Over 110 coal plants have announced retirement throughout the U.S. since January 1, 2010, according to the Sierra Club’s Beyond Coal campaign. These planned shutdowns have happened primarily in other parts of the country and in the eastern portion of the Midwest, in places like Illinois and Ohio.
But last week the Rochester Public Utilities’ board of directors announced that it would phase out the oldest operating coal-fired power plant in the Minnesota over the next three years, decommissioning its Silver Lake plant in 2015.
In addition, the Minnesota Public Utilities Commission (MPUC) recently contemplated whether to retire three aging coal-fired units operated by Minnesota Power in the northern part of the state. While the Commission decided to hold off on a final decision until March, it voted in favor of the belief that the three generators are no longer economical to run.

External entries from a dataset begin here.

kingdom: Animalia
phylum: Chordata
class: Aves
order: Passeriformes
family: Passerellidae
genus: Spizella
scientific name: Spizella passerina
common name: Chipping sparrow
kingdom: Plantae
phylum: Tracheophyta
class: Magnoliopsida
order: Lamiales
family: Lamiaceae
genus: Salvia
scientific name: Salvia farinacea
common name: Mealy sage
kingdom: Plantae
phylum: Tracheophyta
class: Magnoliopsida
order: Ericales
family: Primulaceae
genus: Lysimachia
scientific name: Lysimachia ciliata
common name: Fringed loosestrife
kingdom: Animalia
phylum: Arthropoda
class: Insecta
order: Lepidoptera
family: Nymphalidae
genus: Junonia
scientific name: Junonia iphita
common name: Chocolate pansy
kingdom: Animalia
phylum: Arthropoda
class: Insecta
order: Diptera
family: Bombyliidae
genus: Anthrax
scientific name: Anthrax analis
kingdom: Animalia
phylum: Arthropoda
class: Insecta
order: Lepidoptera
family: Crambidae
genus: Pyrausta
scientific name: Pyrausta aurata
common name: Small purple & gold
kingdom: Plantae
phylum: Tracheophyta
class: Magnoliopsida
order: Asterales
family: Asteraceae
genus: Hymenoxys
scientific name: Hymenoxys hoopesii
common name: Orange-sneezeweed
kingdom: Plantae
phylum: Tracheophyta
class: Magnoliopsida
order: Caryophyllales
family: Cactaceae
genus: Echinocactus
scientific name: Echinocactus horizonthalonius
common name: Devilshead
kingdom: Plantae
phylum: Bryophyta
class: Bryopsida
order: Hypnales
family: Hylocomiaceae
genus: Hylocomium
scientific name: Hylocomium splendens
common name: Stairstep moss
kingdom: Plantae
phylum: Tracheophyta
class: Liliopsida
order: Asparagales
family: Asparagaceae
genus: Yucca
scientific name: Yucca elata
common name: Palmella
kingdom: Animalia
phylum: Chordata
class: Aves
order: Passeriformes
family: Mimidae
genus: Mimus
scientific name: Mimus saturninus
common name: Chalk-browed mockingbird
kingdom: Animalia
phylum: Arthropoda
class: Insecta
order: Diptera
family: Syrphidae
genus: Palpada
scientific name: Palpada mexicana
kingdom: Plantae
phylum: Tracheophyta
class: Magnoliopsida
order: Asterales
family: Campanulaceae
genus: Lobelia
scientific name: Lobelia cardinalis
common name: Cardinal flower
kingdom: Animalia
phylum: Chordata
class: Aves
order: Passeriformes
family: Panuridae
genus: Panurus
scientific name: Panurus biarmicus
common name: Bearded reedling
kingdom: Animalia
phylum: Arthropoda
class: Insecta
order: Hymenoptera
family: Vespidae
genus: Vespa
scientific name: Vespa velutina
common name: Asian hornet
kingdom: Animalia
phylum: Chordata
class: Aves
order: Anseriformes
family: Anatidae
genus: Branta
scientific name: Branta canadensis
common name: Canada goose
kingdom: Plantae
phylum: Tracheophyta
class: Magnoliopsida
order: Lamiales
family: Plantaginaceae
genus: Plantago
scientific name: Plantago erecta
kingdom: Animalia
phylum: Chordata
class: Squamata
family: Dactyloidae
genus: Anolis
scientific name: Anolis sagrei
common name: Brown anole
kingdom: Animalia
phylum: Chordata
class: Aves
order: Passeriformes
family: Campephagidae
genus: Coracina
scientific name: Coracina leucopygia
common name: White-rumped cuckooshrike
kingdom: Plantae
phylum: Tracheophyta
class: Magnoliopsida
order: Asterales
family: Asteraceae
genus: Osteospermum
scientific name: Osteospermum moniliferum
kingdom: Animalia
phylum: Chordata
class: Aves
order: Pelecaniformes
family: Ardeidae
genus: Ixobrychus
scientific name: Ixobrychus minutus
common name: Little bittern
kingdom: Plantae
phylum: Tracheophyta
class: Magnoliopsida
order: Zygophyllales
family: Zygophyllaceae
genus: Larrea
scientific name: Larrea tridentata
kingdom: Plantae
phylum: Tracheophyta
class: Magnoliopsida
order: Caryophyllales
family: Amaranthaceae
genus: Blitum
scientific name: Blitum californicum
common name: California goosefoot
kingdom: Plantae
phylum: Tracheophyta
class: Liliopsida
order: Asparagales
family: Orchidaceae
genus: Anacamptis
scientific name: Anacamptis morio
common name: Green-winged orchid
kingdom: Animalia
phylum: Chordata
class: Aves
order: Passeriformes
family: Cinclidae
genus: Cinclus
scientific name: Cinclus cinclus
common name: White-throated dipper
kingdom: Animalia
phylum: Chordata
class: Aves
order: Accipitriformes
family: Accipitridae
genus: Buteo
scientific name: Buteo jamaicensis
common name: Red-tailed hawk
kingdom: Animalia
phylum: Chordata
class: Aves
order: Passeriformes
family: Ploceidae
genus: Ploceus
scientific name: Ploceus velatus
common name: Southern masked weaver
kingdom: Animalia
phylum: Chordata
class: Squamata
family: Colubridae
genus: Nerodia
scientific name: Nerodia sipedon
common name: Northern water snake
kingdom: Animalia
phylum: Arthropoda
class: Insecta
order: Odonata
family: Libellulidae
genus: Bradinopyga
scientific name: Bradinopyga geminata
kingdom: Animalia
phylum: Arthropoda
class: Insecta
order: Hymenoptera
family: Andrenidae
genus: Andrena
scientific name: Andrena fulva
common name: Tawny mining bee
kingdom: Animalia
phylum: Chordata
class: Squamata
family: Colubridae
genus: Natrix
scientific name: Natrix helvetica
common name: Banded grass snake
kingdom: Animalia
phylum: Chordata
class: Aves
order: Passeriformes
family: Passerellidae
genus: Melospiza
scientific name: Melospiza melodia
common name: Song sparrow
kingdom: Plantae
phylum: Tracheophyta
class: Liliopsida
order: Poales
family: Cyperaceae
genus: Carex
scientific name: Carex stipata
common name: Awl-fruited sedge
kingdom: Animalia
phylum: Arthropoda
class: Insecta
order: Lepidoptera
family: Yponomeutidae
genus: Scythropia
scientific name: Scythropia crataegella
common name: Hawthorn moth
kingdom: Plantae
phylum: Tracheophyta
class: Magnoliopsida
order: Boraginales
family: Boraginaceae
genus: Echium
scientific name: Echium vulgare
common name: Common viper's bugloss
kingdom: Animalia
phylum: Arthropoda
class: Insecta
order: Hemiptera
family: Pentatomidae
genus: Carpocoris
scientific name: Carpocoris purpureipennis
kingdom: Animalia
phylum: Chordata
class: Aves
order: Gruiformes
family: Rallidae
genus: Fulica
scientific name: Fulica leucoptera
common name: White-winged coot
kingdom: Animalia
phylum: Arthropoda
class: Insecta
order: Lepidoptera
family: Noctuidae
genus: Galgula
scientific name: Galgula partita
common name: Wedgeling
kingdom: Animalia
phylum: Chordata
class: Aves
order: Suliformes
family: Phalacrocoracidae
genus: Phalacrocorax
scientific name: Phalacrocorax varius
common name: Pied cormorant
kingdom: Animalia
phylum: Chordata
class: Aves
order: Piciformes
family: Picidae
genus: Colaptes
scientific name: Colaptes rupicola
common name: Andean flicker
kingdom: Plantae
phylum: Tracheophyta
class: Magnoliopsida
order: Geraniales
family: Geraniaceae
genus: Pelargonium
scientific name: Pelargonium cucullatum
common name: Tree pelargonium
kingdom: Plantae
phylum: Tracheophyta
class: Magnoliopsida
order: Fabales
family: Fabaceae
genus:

A combination of factors has led to the rising demise of coal-fired power plants across the country: the cost of delivered coal has increased in the U.S. by an average of 11.4% every year from 2004 to 2011; cheap natural gas and wind electricity on the power market has undercut coal’s previous economic edge, particularly when it comes to peak load generation sources; and, new regulations from the federal government mean that older, smaller and dirtier coal-fired units face mandatory upgrades costing millions of dollars, meaning shutdowns become the logical economic choice.
In the not-so-distant past, coal was seen as the cheapest and most reliable energy generation source out there. Renewables like wind and solar, and even fellow fossil fuel natural gas were seen as costly alternatives that would drive up utility costs for ratepayers. But Minnesota’s Department of Commerce predicts that ratepayers in northern Minnesota will pay $65 million more in electricity bills through 2024 if the three Minnesota Power coal units continue to run.
In Rochester, the president of the city’s Public Utilities’ board stated that it will be cheaper for the city to purchase electricity elsewhere on the open market than continue producing its own at the Silver Lake coal plant. With new high voltage transmission lines going up throughout the state as part of the CapX2020 project, purchasing electricity this way will be easier in the coming years.
Coal’s demise has come to Minnesota. That doesn’t mean we should shutdown every coal plant in the state today, because we wouldn’t be able to turn on the lights tomorrow. But thoughtful and careful planning, like the MPUC is doing regarding Minnesota Power’s plants, will allow our state to phase coal out and build a new energy generation structure to replace it.